EXERCISE AIM:
Character for character, transcribe the entries below, minus the images.

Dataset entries
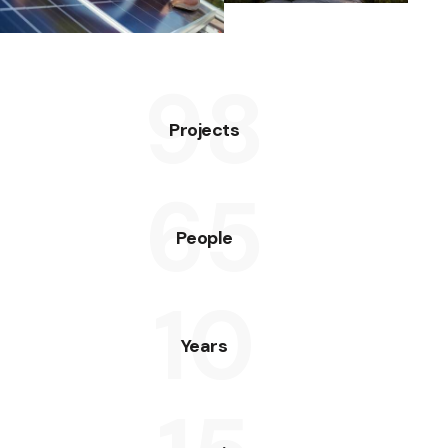
98
Projects
65
People
10
Years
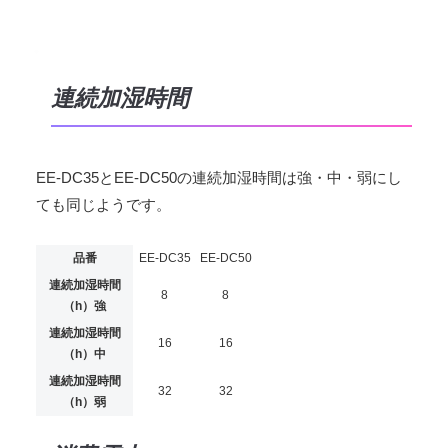
連続加湿時間
EE-DC35とEE-DC50の連続加湿時間は強・中・弱にし
ても同じようです。
品番
EE-DC35
EE-DC50
連続加湿時間
8
8
（h）強
連続加湿時間
16
16
（h）中
連続加湿時間
32
32
（h）弱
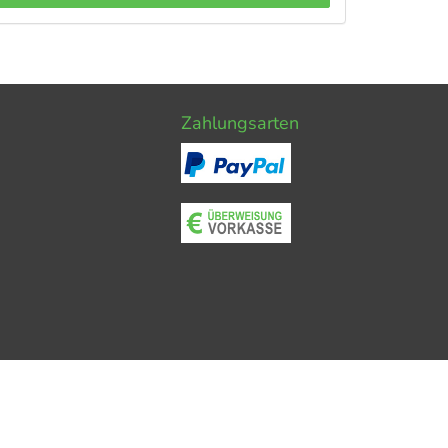
Zahlungsarten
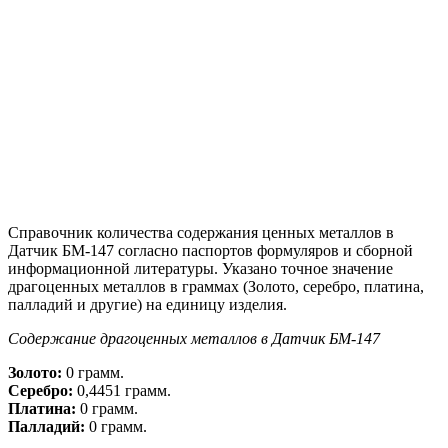
Справочник количества содержания ценных металлов в
Датчик БМ-147 согласно паспортов формуляров и сборной
информационной литературы. Указано точное значение
драгоценных металлов в граммах (Золото, серебро, платина,
палладий и другие) на единицу изделия.
Содержание драгоценных металлов в Датчик БМ-147
Золото:
0 грамм.
Серебро:
0,4451 грамм.
Платина:
0 грамм.
Палладий:
0 грамм.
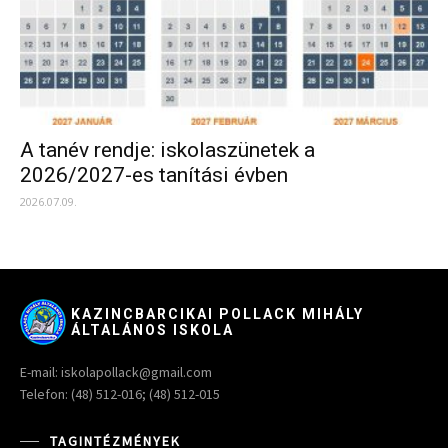
A tanév rendje: iskolaszünetek a
2026/2027-es tanítási évben
2026.07.09.
KAZINCBARCIKAI POLLACK MIHÁLY
ÁLTALÁNOS ISKOLA
E-mail: iskolapollack@gmail.com
Telefon: (48) 512-016; (48) 512-015
TAGINTÉZMÉNYEK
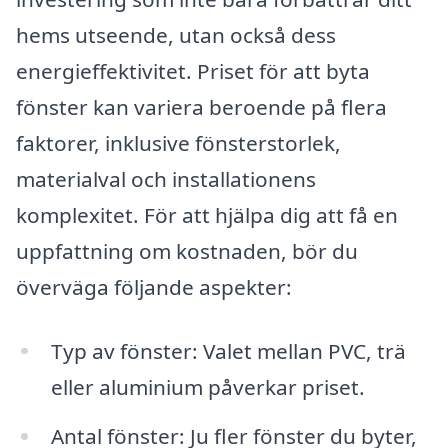
hems utseende, utan också dess
energieffektivitet. Priset för att byta
fönster kan variera beroende på flera
faktorer, inklusive fönsterstorlek,
materialval och installationens
komplexitet. För att hjälpa dig att få en
uppfattning om kostnaden, bör du
överväga följande aspekter:
Typ av fönster: Valet mellan PVC, trä
eller aluminium påverkar priset.
Antal fönster: Ju fler fönster du byter,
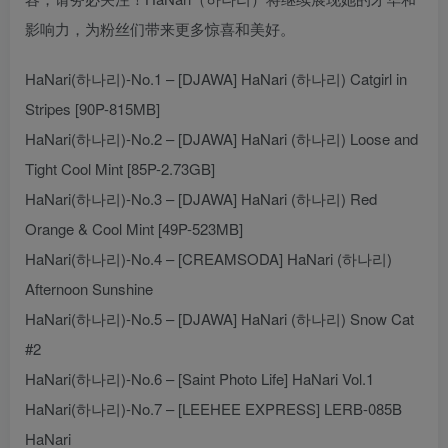
影响力，为粉丝们带来更多惊喜和美好。
HaNari(하나리)-No.1 – [DJAWA] HaNari (하나리) Catgirl in
Stripes [90P-815MB]
HaNari(하나리)-No.2 – [DJAWA] HaNari (하나리) Loose and
Tight Cool Mint [85P-2.73GB]
HaNari(하나리)-No.3 – [DJAWA] HaNari (하나리) Red
Orange & Cool Mint [49P-523MB]
HaNari(하나리)-No.4 – [CREAMSODA] HaNari (하나리)
Afternoon Sunshine
HaNari(하나리)-No.5 – [DJAWA] HaNari (하나리) Snow Cat
#2
HaNari(하나리)-No.6 – [Saint Photo Life] HaNari Vol.1
HaNari(하나리)-No.7 – [LEEHEE EXPRESS] LERB-085B
HaNari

RESULT FOR THIS EXERCISE:
98
Projects
65
People
10
Years
連続加湿時間
EE-DC35とEE-DC50の連続加湿時間は強・中・弱にし
ても同じようです。
品番
EE-DC35
EE-DC50
連続加湿時間
8
8
（h）強
連続加湿時間
16
16
（h）中
連続加湿時間
32
32
（h）弱
Zahlungsarten
Справочник количества содержания ценных металлов в
Датчик БМ-147 согласно паспортов формуляров и сборной
информационной литературы. Указано точное значение
драгоценных металлов в граммах (Золото, серебро, платина,
палладий и другие) на единицу изделия.
Содержание драгоценных металлов в Датчик БМ-147
Золото:
0 грамм.
Серебро:
0,4451 грамм.
Платина:
0 грамм.
Палладий:
0 грамм.
A tanév rendje: iskolaszünetek a
2026/2027-es tanítási évben
2026.07.09.
KAZINCBARCIKAI POLLACK MIHÁLY
ÁLTALÁNOS ISKOLA
E-mail: iskolapollack@gmail.com
Telefon: (48) 512-016; (48) 512-015
TAGINTÉZMÉNYEK
hems utseende, utan också dess
energieffektivitet. Priset för att byta
fönster kan variera beroende på flera
faktorer, inklusive fönsterstorlek,
materialval och installationens
komplexitet. För att hjälpa dig att få en
uppfattning om kostnaden, bör du
överväga följande aspekter:
Typ av fönster: Valet mellan PVC, trä
eller aluminium påverkar priset.
Antal fönster: Ju fler fönster du byter,
影响力，为粉丝们带来更多惊喜和美好。
HaNari(하나리)-No.1 – [DJAWA] HaNari (하나리) Catgirl in
Stripes [90P-815MB]
HaNari(하나리)-No.2 – [DJAWA] HaNari (하나리) Loose and
Tight Cool Mint [85P-2.73GB]
HaNari(하나리)-No.3 – [DJAWA] HaNari (하나리) Red
Orange & Cool Mint [49P-523MB]
HaNari(하나리)-No.4 – [CREAMSODA] HaNari (하나리)
Afternoon Sunshine
HaNari(하나리)-No.5 – [DJAWA] HaNari (하나리) Snow Cat
#2
HaNari(하나리)-No.6 – [Saint Photo Life] HaNari Vol.1
HaNari(하나리)-No.7 – [LEEHEE EXPRESS] LERB-085B
HaNari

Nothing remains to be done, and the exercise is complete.